- Assignment
Beginning with the first line, retype exactly the records below up to and including the line with "width:2px; height:22px; background:#1b3f74;"; pictures do not belong in the copy.

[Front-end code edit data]
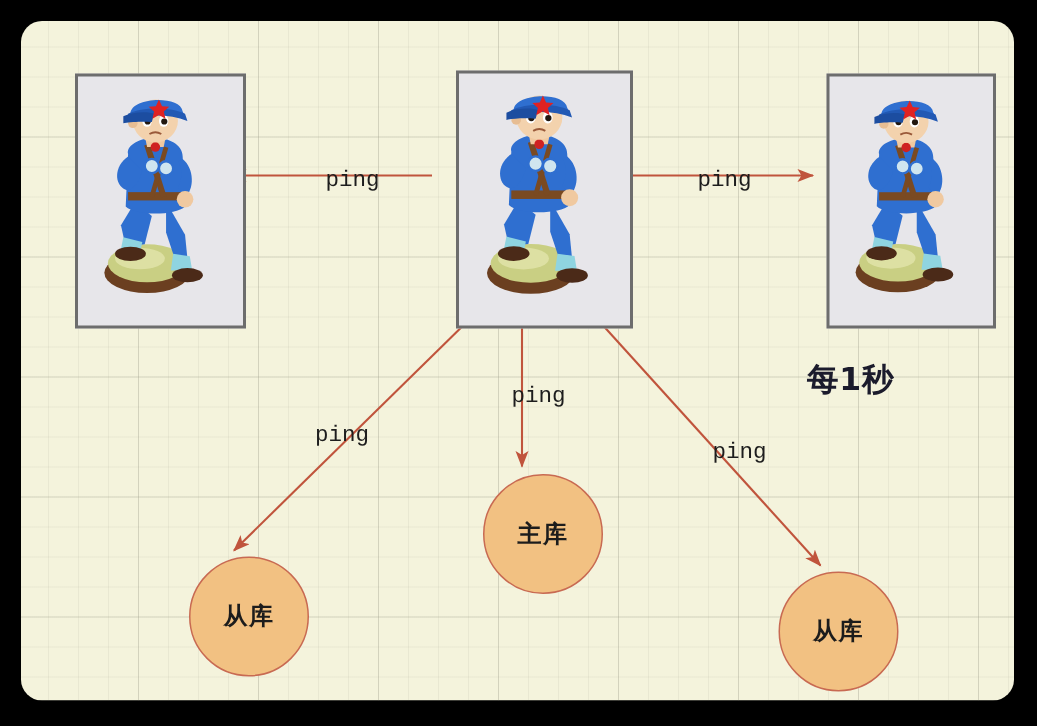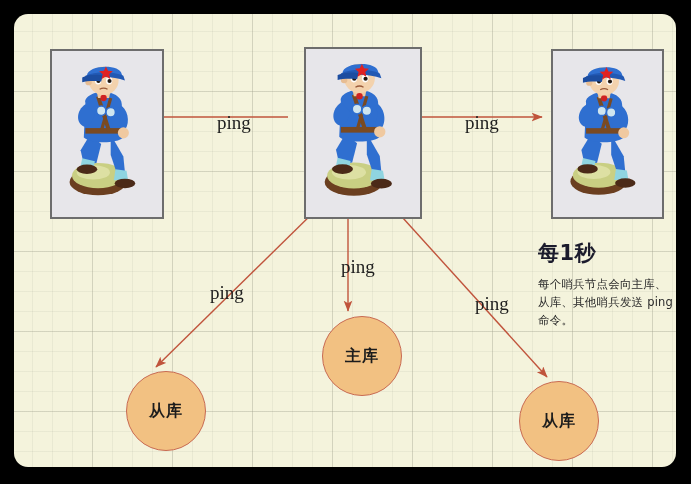--- a/index.html
+++ b/index.html
@@ -75,22 +75,22 @@
     color: #1c1c1c;
     letter-spacing: 1px;
   }
   #node-master   { left: 308px; top: 302px; width: 80px; height: 80px; }
   #node-replica-left  { left: 112px; top: 357px; width: 80px; height: 80px; }
   #node-replica-right { left: 505px; top: 367px; width: 80px; height: 80px; }
 
   
   .ping-label {
     position: absolute;
-    font-family: Liberation Serif, serif;
-    font-size: 19px;
+    font-family: Liberation Mono, monospace;
+    font-size: 15px;
     color: #1d1d1d;
     white-space: nowrap;
   }
   #ping-left-top   { left: 203px; top: 98px; }
   #ping-right-top  { left: 451px; top: 98px; }
   #ping-center     { left: 327px; top: 242px; }
   #ping-lower-left { left: 196px; top: 268px; }
   #ping-lower-right{ left: 461px; top: 279px; }
 
   
@@ -285,16 +285,15 @@
   </div>
 
   <div class="ping-label" id="ping-left-top">ping</div>
   <div class="ping-label" id="ping-right-top">ping</div>
   <div class="ping-label" id="ping-center">ping</div>
   <div class="ping-label" id="ping-lower-left">ping</div>
   <div class="ping-label" id="ping-lower-right">ping</div>
 
   <div id="annotation">
     <div id="annotation-title">每1秒</div>
-    <div id="annotation-body">每个哨兵节点会向主库、从库、其他哨兵发送 ping 命令。</div>
   </div>
 
 </div>
 
 </body></html>

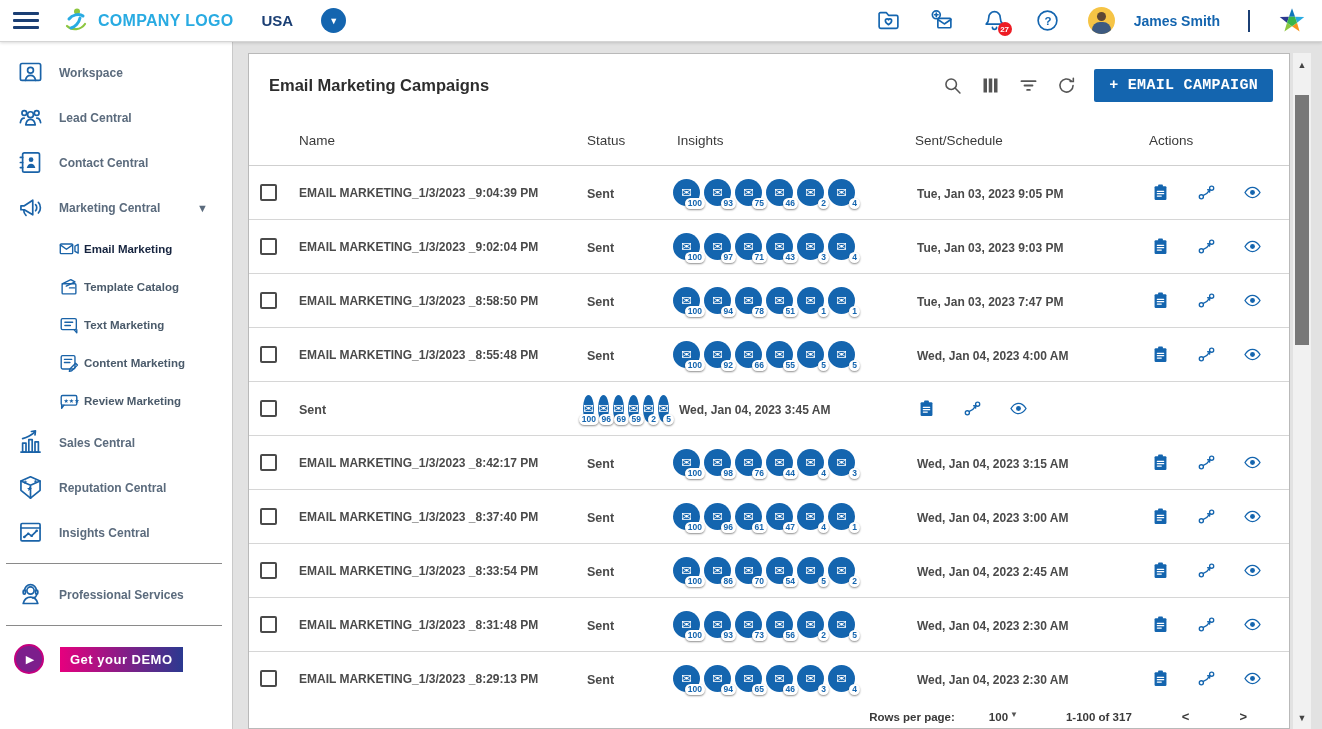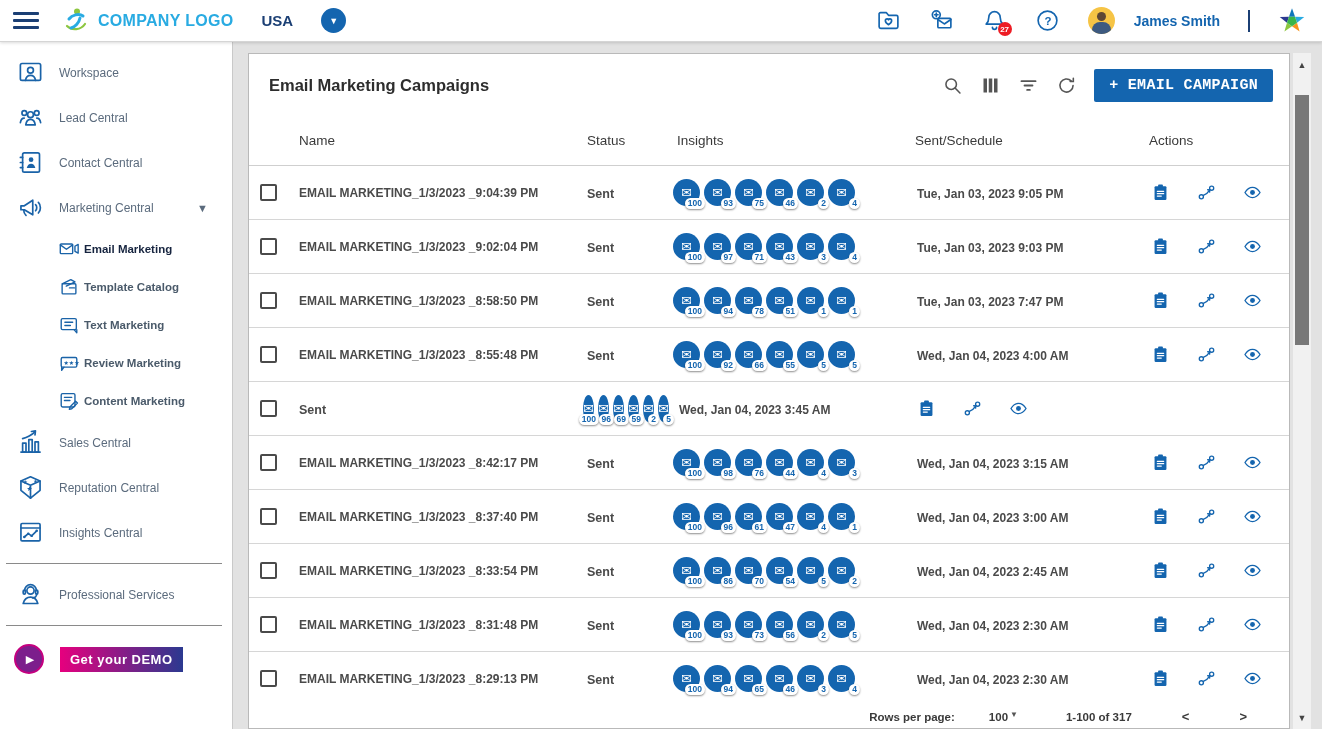--- a/index.html
+++ b/index.html
@@ -28,21 +28,21 @@
   .user-name { color:#1465af; font-weight:bold; font-size:14px; margin-left:-9px; cursor:pointer; }
   .vdiv { width:2px; height:22px; background:#1b3f74; }
   .star-logo { width:28px; height:28px; cursor:pointer; }
 
   
   .sidebar { position:absolute; top:42px; left:0; width:233px; height:687px; background:#fff;
              border-right:1px solid #c9c9c9; padding-top:8px; z-index:20; }
   .sitem { display:flex; align-items:center; gap:15px; padding:9px 6px 9px 17px; cursor:pointer; }
   .sitem .sico { width:27px; height:27px; flex:0 0 27px; color:#1a63a8; }
   .sitem svg { width:100%; height:100%; stroke:#1a63a8; stroke-width:1.5; fill:none; stroke-linecap:round; stroke-linejoin:round; }
-  .sitem .slabel { font-size:12px; font-weight:normal; color:#5b6b7d; }
+  .sitem .slabel { font-size:12px; font-weight:bold; color:#5b6b7d; }
   .sitem .chev { margin-left:auto; margin-right:18px; color:#5b6b7d; font-size:11px; }
   .subitem { display:flex; align-items:center; gap:4px; padding:8px 6px 8px 58px; cursor:pointer; }
   .subitem .sico { width:22px; height:22px; flex:0 0 22px; }
   .subitem svg { width:100%; height:100%; stroke:#1a63a8; stroke-width:1.5; fill:none; stroke-linecap:round; stroke-linejoin:round; }
   .subitem .slabel { font-size:11.5px; font-weight:bold; color:#4a5a6a; }
   .subitem.active .slabel { color:#16243f; }
   .sdivider { border-top:1px solid #8a8a8a; margin:8px 10px 8px 6px; }
   .demo-row { display:flex; align-items:center; gap:16px; padding:10px 6px 10px 14px; }
   .play-btn { width:30px; height:30px; border-radius:50%; border:2px solid #c4007f; background:#7c1e8c;
               display:flex; align-items:center; justify-content:center; cursor:pointer; }
@@ -238,36 +238,36 @@
           <rect x="3.5" y="5" width="16.5" height="12" rx="1.5"></rect>
           <path d="M7.5 9h8.5M7.5 12.5h6"></path>
           <path d="M17.5 17l3 3.5v-3.5"></path>
         </svg>
     </span>
     <span class="slabel">Text Marketing</span>
   </div>
   <div class="subitem">
     <span class="sico">
       <svg viewBox="0 0 24 24">
+          <rect x="3.5" y="4" width="15" height="14.5" rx="1.5"></rect>
+          <path d="M7 8h8M7 11.5h6"></path>
+          <path d="M13 18.5l6.2-6.2 2 2-6.2 6.2-2.6.6z"></path>
+        </svg>
+    </span>
+    <span class="slabel">Content Marketing</span>
+  </div>
+  <div class="subitem">
+    <span class="sico">
+      <svg viewBox="0 0 24 24">
           <rect x="3.5" y="6" width="17" height="10.5" rx="1.5"></rect>
           <path d="M6.5 16.5L4 20v-3.5"></path>
           <text x="6" y="14" font-size="6.5" fill="#1a63a8" stroke="none">★★★</text>
         </svg>
     </span>
     <span class="slabel">Review Marketing</span>
-  </div>
-  <div class="subitem">
-    <span class="sico">
-      <svg viewBox="0 0 24 24">
-          <rect x="3.5" y="4" width="15" height="14.5" rx="1.5"></rect>
-          <path d="M7 8h8M7 11.5h6"></path>
-          <path d="M13 18.5l6.2-6.2 2 2-6.2 6.2-2.6.6z"></path>
-        </svg>
-    </span>
-    <span class="slabel">Content Marketing</span>
   </div>
 
   <div class="sitem">
     <span class="sico">
       <svg viewBox="0 0 24 24">
           <path d="M3.5 20.5h17"></path>
           <rect x="5" y="12.5" width="3" height="8"></rect>
           <rect x="10.5" y="9.5" width="3" height="11"></rect>
           <rect x="16" y="11.5" width="3" height="9"></rect>
           <path d="M5 8.5c4-1 8-3.2 11-6"></path>

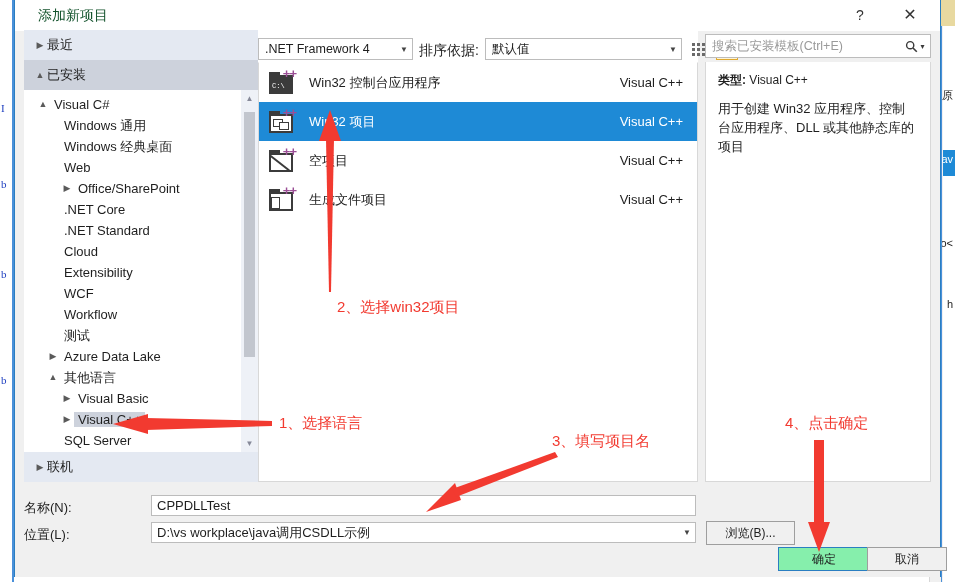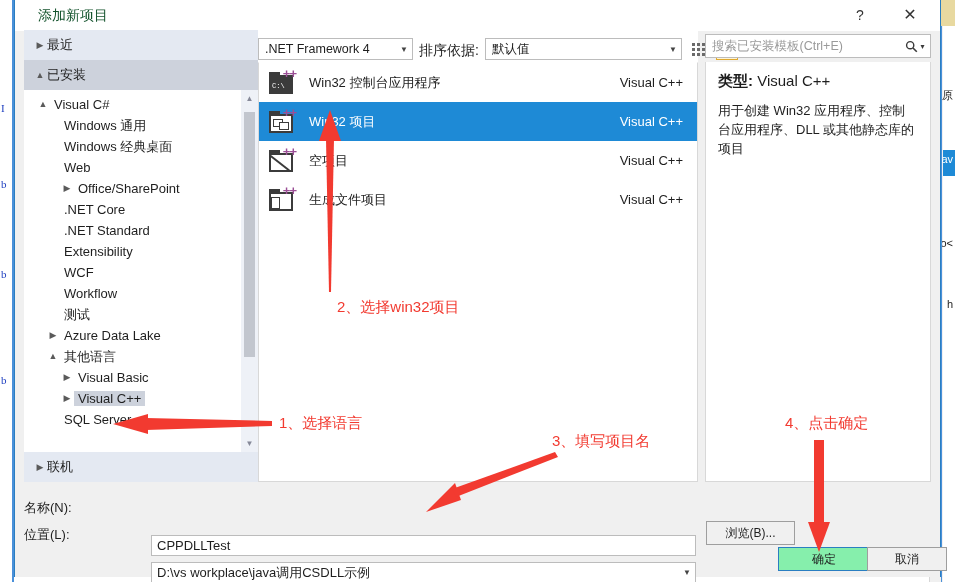--- a/index.html
+++ b/index.html
@@ -440,21 +440,21 @@
     left: 0; top: 32px;
     width: 226px;
     height: 420px;
     border: 1px solid #d8d8d8;
     border-top: none;
     background: #ffffff;
     box-sizing: border-box;
     padding: 10px 12px;
   }
   #desc-type-row {
-    font-size: 15px;
+    font-size: 12px;
     margin-bottom: 10px;
   }
   #desc-type-label { font-weight: bold; }
   #desc-text {
     font-size: 13px;
     line-height: 19px;
     color: #1e1e1e;
   }
 
   
@@ -477,21 +477,20 @@
     position: absolute;
     left: 136px;
     height: 21px;
     border: 1px solid #bcbcbc;
     background: #ffffff;
     box-sizing: border-box;
     display: flex;
     align-items: center;
     font-size: 13px;
     color: #1e1e1e;
-    margin-top: 40px;
   }
   .ftext .v { padding-left: 5px; flex: 1; white-space: nowrap; overflow: hidden; }
   #name-field { top: 13px; width: 545px; }
   #loc-field { top: 40px; width: 545px; }
   #loc-field .carrow {
     width: 16px;
     text-align: center;
     font-size: 8px;
     color: #444;
   }
@@ -597,20 +596,23 @@
             </div>
             <div class="tree-item d2t">
               <span class="twisty">▶</span>
               <span class="lbl">Office/SharePoint</span>
             </div>
             <div class="tree-item d1">
               <span class="lbl">.NET Core</span>
             </div>
             <div class="tree-item d1">
               <span class="lbl">.NET Standard</span>
+            </div>
+            <div class="tree-item d1">
+              <span class="lbl">Cloud</span>
             </div>
             <div class="tree-item d1">
               <span class="lbl">Extensibility</span>
             </div>
             <div class="tree-item d1">
               <span class="lbl">WCF</span>
             </div>
             <div class="tree-item d1">
               <span class="lbl">Workflow</span>
             </div>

- Solution to the exercise
--- a/index.html
+++ b/index.html
@@ -75,22 +75,22 @@
     color: #1c1c1c;
     letter-spacing: 1px;
   }
   #node-master   { left: 308px; top: 302px; width: 80px; height: 80px; }
   #node-replica-left  { left: 112px; top: 357px; width: 80px; height: 80px; }
   #node-replica-right { left: 505px; top: 367px; width: 80px; height: 80px; }
 
   
   .ping-label {
     position: absolute;
-    font-family: Liberation Serif, serif;
-    font-size: 19px;
+    font-family: Liberation Mono, monospace;
+    font-size: 15px;
     color: #1d1d1d;
     white-space: nowrap;
   }
   #ping-left-top   { left: 203px; top: 98px; }
   #ping-right-top  { left: 451px; top: 98px; }
   #ping-center     { left: 327px; top: 242px; }
   #ping-lower-left { left: 196px; top: 268px; }
   #ping-lower-right{ left: 461px; top: 279px; }
 
   
@@ -285,16 +285,15 @@
   </div>
 
   <div class="ping-label" id="ping-left-top">ping</div>
   <div class="ping-label" id="ping-right-top">ping</div>
   <div class="ping-label" id="ping-center">ping</div>
   <div class="ping-label" id="ping-lower-left">ping</div>
   <div class="ping-label" id="ping-lower-right">ping</div>
 
   <div id="annotation">
     <div id="annotation-title">每1秒</div>
-    <div id="annotation-body">每个哨兵节点会向主库、从库、其他哨兵发送 ping 命令。</div>
   </div>
 
 </div>
 
 </body></html>

--- a/index.html
+++ b/index.html
@@ -28,21 +28,21 @@
   .user-name { color:#1465af; font-weight:bold; font-size:14px; margin-left:-9px; cursor:pointer; }
   .vdiv { width:2px; height:22px; background:#1b3f74; }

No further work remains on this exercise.